■ GIVEN PASSAGE ■
Several preventive strategies for obesity have been developed, primarily in high-income countries like Australia39, the USA40, and the UK41, which focus on improved nutrition, physical activity, optimal sleep and stress reduction. In the MENA region, prevention strategies have been developed based on recommendations provided by the World Obesity Federation42. In addition to understanding the problem of obesity and its underlying causes, MENA prevention strategies are generally in line with those of high-income countries. However, countries in the MENA region face several different obstacles compared to those in high-income countries. These include a severely limited number of health professionals, inconsistencies in training and approaches to obesity prevention, a lack of formal sponsored guidelines, poor public transport systems, and insufficient funding for obesity research. The frameworks developed by the WHO guide obesity prevention strategies in the MENA region, encompassing both individual and societal level changes. These changes include limiting energy intake from total fats, increasing consumption of fruit, vegetables, legumes, whole grains, and nuts, restricting sugar intake, and promoting regular physical activity42. Public health prevention at the national and regional level is also being considered, including the use of mandatory food labeling, marketing restrictions, taxation of certain foods and beverages, and responsible marketing practices, especially when targeting children. The prevention of excess body weight requires multi-factorial strategies, but individual behavior change is also required.

Strengths and limitations

This study has several strengths, including the use of advanced analyses to study the burden of diseases linked to EBW, as well as its focus on the MENA region over a 30-year period. However, it also has several limitations. One of these limitations pertains to the absence of high-quality data in several low- and middle-income countries in the MENA region, a circumstance that may introduce the potential for either underestimating or over-estimating the burden associated with EBW. Moreover, the GBD study employed a different modeling system to estimate the burden in countries with no data available, meaning that the findings are based on estimations rather than real data. Secondly, certain diseases attributable to EBW, such as reproductive disorders (e.g. infertility)43, dental disorders (e.g. periodontitis)44 and psychiatric disorders (e.g. depression)45, were not reported in the present study. Thirdly, the study’s definition of overweight and obesity solely relied on BMI, a practical but imprecise measure, whereas more sophisticated methods like computed tomography, magnetic resonance imaging or dual-energy x-ray absorptiometry, which can offer greater accuracy, were not incorporated in the present study. Finally, race/ethnicity specific data were not reported, despite the known relationship between EBW and socioeconomic factors like race/ethnicity46. Additionally, data for sub-geography were not available for all 21 countries in MENA, making it impossible to report the attributable burden by sub-geography. Furthermore, in MENA there are large differences in the level of economic development, which is a predisposing factor for EBW. These shortcomings should be addressed to ensure more comprehensive and accurate estimations in the future.

■ WORK TO BE COMPLETED ■
Continue the passage on the burden of excess body weight in the MENA region, starting after its final sentence.

[Dataset records]
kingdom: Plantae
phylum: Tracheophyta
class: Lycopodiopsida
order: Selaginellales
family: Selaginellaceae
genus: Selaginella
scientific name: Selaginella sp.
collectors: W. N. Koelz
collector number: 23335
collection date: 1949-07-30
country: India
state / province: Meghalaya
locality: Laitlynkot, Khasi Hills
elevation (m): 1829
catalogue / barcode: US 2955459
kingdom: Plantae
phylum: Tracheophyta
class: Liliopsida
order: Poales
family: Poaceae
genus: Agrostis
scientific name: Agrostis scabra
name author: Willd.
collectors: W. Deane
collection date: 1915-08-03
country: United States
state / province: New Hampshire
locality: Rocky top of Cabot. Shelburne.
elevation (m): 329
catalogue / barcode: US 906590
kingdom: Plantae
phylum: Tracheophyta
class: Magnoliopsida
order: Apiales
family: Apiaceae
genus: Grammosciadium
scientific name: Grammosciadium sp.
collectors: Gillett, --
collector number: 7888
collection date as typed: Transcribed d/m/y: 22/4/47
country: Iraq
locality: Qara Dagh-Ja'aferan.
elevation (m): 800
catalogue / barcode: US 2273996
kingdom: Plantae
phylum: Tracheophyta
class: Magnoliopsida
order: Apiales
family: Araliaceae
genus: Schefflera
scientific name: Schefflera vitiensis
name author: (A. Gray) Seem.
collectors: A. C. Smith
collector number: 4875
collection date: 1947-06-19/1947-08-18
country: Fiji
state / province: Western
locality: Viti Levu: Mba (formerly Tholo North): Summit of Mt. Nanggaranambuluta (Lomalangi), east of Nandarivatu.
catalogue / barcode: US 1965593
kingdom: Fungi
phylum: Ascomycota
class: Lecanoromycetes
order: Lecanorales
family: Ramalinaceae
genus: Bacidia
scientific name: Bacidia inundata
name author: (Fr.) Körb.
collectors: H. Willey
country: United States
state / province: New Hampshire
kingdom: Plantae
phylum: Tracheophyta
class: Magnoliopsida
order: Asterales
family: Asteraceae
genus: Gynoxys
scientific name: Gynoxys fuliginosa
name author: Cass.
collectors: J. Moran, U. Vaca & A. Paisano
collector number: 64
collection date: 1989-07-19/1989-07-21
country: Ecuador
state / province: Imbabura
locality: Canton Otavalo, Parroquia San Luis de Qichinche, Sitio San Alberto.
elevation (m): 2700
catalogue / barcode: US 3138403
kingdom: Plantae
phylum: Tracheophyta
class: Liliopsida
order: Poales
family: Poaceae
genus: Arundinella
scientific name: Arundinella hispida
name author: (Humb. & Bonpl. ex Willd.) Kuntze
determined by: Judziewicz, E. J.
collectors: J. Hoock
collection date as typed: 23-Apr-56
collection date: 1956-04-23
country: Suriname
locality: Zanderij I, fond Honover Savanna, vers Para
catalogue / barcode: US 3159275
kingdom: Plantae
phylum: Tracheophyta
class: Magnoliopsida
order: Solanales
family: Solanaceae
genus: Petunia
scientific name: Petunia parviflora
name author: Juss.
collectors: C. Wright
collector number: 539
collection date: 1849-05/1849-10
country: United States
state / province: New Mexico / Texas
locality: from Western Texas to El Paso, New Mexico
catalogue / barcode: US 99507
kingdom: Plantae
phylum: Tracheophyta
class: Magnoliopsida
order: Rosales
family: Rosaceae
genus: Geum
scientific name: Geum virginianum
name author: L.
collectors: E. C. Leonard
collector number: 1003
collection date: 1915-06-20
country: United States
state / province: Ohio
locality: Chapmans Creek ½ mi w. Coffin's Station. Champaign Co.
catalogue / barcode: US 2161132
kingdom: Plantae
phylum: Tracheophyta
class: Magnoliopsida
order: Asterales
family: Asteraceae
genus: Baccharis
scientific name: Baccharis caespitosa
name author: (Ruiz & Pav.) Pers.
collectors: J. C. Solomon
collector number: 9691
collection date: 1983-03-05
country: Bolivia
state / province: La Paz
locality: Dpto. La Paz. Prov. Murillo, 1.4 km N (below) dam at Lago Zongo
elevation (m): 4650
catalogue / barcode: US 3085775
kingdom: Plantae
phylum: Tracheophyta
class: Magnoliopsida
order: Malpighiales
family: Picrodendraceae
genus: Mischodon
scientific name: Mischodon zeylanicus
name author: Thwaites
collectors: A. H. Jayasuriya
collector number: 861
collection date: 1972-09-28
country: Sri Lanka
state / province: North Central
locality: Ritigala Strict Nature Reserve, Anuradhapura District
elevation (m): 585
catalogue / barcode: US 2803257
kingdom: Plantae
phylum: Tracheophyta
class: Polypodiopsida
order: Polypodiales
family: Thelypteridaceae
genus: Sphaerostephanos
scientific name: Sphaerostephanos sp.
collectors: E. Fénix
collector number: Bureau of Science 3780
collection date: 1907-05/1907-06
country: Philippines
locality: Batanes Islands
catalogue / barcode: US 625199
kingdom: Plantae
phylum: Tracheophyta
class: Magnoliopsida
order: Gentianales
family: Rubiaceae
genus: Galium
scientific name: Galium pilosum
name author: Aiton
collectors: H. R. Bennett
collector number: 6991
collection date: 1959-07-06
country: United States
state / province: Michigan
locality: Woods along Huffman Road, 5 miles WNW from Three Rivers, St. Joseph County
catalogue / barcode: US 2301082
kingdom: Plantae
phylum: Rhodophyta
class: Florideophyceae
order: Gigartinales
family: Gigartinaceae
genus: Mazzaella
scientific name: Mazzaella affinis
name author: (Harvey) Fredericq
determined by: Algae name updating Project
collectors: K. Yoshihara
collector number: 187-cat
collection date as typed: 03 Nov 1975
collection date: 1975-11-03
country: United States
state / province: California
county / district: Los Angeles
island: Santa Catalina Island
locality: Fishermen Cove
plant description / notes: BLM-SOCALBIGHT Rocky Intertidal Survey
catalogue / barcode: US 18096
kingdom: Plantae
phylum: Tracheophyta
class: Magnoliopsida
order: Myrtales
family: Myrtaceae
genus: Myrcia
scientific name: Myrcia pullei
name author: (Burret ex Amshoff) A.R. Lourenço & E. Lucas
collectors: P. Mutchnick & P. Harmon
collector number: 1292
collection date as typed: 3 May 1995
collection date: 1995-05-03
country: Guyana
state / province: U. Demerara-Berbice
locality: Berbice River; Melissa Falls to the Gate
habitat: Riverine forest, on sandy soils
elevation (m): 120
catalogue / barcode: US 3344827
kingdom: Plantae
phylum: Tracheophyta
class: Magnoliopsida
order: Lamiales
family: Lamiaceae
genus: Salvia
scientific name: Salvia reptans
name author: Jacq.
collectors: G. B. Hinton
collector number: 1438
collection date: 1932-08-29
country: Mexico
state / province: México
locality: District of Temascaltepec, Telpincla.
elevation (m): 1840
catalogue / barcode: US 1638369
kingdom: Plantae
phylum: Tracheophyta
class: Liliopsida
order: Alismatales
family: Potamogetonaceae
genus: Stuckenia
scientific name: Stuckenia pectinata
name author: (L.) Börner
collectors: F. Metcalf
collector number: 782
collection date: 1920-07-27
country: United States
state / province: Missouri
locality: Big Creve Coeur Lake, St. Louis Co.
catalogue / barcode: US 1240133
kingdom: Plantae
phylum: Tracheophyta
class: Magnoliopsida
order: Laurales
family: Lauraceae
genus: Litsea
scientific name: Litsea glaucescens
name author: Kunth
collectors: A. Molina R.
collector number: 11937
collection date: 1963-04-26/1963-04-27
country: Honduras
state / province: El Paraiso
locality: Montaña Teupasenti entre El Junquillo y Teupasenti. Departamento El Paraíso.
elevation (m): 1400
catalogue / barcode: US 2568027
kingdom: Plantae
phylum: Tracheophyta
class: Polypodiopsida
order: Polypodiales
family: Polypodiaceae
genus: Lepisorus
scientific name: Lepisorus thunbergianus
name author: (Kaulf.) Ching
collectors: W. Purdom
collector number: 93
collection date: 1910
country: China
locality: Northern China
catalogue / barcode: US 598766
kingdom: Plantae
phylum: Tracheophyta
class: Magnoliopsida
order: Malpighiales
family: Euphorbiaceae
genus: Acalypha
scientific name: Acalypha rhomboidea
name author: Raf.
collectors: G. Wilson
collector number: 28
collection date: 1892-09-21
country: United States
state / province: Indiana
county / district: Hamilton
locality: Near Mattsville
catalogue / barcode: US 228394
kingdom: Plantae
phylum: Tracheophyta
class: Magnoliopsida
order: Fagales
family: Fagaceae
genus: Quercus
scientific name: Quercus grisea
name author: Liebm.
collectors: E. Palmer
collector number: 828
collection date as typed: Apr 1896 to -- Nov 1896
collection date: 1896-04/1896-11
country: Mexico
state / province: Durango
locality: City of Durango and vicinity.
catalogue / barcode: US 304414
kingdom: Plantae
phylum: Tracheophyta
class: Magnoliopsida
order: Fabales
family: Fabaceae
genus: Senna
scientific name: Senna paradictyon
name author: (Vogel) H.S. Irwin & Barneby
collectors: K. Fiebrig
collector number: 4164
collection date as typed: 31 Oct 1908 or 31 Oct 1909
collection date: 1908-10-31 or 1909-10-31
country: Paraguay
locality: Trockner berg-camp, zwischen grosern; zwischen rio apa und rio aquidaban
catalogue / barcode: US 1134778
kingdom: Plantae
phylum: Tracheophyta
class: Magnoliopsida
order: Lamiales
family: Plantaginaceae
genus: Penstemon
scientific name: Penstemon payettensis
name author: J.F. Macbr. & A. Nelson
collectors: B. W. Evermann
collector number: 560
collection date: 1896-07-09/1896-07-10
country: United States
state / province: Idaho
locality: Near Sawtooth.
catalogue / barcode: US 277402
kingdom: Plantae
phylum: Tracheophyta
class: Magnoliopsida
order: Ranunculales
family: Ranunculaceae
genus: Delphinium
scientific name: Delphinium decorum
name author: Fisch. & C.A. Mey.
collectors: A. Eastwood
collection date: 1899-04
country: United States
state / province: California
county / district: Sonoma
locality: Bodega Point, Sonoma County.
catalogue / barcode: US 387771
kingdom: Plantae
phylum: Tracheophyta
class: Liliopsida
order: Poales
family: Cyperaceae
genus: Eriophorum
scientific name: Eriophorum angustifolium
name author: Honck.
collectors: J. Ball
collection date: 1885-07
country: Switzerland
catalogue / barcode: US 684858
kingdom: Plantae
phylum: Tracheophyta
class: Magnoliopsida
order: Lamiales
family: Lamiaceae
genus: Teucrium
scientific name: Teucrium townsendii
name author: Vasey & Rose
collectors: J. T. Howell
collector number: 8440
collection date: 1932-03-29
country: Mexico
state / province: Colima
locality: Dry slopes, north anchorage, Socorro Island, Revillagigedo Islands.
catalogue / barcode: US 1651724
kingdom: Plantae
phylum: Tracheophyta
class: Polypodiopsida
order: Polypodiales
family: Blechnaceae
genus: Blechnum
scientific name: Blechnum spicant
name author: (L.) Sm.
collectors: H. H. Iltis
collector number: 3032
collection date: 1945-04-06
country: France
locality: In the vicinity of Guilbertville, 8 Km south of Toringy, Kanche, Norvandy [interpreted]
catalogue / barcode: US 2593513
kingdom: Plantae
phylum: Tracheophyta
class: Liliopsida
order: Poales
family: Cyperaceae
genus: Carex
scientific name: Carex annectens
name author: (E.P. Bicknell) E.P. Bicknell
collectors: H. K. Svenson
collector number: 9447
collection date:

■ RESPONSE TO THIS TASK ■
Conclusions

The burden of disease associated with EBW has increased in MENA, with substantial differences between the different countries in the region. Efforts to develop and implement effective preventive programs are imperative on both the regional and national scales, especially in those countries categorized as having higher levels of socioeconomic development. Furthermore, there is a demand for primary and secondary prevention measures aimed at addressing diseases associated with EBW, especially cardiovascular diseases, neoplasms, diabetes, and kidney diseases.

Ethics approval and consent to participate

This study was approved by the Shahid Beheshti University of Medical Sciences, Tehran, Iran (IR.SBMU.PHNS.REC.1401.101) and the Tabriz University of Medical Sciences, Tabriz, Iran (IR.TBZMED.REC.1401.957).